Read the data below line by line and copy each one with "اتمی" in it.

Extracted entries:
↓
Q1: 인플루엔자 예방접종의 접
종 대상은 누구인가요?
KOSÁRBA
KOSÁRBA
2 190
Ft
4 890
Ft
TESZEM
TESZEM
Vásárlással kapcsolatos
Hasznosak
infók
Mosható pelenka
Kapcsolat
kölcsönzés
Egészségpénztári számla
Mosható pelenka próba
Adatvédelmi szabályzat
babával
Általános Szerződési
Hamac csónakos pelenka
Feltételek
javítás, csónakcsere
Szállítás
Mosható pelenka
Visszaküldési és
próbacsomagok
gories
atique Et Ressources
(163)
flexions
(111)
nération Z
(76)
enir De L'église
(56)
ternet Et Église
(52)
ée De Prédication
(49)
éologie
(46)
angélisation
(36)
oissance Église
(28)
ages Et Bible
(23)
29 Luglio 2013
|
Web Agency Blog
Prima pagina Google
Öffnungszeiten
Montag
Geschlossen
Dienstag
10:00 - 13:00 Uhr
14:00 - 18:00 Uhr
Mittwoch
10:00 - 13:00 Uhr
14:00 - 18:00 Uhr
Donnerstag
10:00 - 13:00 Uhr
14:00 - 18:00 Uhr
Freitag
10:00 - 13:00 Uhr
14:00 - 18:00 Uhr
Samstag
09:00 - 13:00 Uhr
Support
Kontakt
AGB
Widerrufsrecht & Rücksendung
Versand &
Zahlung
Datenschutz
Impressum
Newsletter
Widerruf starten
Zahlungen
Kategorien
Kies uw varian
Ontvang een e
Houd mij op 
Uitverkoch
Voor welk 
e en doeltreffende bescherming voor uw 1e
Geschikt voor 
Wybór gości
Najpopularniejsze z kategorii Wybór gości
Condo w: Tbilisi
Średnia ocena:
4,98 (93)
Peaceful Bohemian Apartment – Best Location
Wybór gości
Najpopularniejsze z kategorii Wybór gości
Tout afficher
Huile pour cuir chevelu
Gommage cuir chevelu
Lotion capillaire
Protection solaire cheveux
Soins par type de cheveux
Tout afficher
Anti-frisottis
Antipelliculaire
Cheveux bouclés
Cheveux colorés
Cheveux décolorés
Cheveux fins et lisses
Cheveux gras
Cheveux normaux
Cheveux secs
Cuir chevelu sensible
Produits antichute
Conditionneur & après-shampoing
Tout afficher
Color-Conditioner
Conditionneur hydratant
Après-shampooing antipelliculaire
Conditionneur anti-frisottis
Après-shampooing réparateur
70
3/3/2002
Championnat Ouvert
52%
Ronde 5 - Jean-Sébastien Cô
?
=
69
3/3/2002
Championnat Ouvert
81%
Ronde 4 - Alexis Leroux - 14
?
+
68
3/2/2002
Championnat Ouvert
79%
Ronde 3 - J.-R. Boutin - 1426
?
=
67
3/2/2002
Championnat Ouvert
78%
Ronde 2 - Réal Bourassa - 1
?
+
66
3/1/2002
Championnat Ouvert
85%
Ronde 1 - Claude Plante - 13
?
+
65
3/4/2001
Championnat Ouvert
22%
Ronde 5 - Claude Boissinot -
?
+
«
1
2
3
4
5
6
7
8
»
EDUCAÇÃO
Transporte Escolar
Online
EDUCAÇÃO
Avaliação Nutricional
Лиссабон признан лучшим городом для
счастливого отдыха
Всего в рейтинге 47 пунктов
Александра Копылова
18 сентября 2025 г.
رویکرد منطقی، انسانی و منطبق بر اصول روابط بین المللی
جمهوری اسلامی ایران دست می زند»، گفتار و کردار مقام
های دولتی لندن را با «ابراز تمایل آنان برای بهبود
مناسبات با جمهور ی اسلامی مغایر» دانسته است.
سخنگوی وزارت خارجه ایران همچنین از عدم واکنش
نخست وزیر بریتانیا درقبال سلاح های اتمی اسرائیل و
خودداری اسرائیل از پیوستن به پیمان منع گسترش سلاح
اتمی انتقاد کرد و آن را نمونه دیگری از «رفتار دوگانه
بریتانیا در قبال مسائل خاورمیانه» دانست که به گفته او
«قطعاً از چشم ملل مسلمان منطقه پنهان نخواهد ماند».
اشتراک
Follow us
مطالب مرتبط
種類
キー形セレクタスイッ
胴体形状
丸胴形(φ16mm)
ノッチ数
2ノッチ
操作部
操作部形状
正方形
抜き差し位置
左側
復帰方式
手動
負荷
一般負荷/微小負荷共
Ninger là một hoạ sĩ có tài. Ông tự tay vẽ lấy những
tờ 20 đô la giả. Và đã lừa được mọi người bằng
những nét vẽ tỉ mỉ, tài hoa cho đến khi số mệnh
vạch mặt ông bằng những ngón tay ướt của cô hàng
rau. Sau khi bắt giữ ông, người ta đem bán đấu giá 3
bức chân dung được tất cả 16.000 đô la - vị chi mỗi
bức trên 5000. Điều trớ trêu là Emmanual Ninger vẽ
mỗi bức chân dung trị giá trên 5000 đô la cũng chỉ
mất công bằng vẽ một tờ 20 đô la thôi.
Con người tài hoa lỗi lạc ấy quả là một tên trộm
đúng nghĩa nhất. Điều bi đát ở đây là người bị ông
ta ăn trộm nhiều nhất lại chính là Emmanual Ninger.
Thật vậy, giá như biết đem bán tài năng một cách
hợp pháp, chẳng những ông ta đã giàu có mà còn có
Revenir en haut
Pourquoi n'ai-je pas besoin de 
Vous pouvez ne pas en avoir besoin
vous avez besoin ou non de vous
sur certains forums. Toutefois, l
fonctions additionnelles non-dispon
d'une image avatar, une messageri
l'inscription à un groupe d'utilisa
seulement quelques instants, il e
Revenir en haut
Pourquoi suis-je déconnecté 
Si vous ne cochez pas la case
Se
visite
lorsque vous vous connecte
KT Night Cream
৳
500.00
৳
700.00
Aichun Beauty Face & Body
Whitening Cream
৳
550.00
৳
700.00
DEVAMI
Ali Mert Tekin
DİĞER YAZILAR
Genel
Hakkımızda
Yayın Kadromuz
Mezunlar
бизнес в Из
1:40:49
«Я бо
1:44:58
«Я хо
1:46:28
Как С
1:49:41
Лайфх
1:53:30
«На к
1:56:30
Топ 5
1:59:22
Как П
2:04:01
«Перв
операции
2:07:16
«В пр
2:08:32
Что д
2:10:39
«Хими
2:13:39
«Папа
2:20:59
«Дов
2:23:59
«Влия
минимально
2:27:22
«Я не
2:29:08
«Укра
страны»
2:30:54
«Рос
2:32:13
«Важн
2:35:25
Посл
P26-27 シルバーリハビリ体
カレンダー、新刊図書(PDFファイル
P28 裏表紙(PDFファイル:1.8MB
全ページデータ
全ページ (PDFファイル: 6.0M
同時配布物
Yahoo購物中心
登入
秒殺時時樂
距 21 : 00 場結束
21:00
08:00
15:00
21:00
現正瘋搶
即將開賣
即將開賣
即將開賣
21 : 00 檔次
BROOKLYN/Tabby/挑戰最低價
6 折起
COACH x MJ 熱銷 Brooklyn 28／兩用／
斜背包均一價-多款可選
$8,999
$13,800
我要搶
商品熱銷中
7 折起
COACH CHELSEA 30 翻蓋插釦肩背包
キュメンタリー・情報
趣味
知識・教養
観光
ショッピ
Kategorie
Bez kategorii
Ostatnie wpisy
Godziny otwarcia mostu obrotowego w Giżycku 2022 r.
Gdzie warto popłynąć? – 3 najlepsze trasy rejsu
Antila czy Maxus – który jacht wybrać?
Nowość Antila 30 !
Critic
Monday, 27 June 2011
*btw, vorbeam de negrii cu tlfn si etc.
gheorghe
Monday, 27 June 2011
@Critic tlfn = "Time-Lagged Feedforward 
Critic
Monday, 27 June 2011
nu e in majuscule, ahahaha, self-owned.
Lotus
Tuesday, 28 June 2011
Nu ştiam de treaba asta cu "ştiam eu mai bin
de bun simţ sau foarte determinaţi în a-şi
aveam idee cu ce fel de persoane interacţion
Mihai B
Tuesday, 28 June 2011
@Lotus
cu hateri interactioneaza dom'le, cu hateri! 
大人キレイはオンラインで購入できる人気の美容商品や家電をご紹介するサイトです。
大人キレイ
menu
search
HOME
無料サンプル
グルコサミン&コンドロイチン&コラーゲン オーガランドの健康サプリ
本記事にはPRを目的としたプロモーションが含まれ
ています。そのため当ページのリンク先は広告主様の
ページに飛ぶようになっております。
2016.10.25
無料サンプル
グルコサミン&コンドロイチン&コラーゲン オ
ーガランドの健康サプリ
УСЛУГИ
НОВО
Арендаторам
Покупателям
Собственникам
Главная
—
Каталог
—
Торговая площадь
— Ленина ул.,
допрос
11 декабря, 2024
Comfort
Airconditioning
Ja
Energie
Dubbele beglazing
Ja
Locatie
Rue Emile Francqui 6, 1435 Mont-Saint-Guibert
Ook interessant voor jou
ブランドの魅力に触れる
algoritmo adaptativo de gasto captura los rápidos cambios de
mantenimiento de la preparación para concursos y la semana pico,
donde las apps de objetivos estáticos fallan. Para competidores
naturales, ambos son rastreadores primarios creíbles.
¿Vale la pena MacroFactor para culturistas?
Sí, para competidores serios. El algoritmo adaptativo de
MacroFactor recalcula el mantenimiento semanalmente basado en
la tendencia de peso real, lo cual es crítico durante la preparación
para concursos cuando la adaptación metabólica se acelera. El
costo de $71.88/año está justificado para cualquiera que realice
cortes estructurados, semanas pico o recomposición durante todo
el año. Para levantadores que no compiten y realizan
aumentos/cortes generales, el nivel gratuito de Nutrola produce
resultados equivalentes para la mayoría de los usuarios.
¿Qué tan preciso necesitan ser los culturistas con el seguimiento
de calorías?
↑
Task solution:
نخست وزیر بریتانیا درقبال سلاح های اتمی اسرائیل و
اتمی انتقاد کرد و آن را نمونه دیگری از «رفتار دوگانه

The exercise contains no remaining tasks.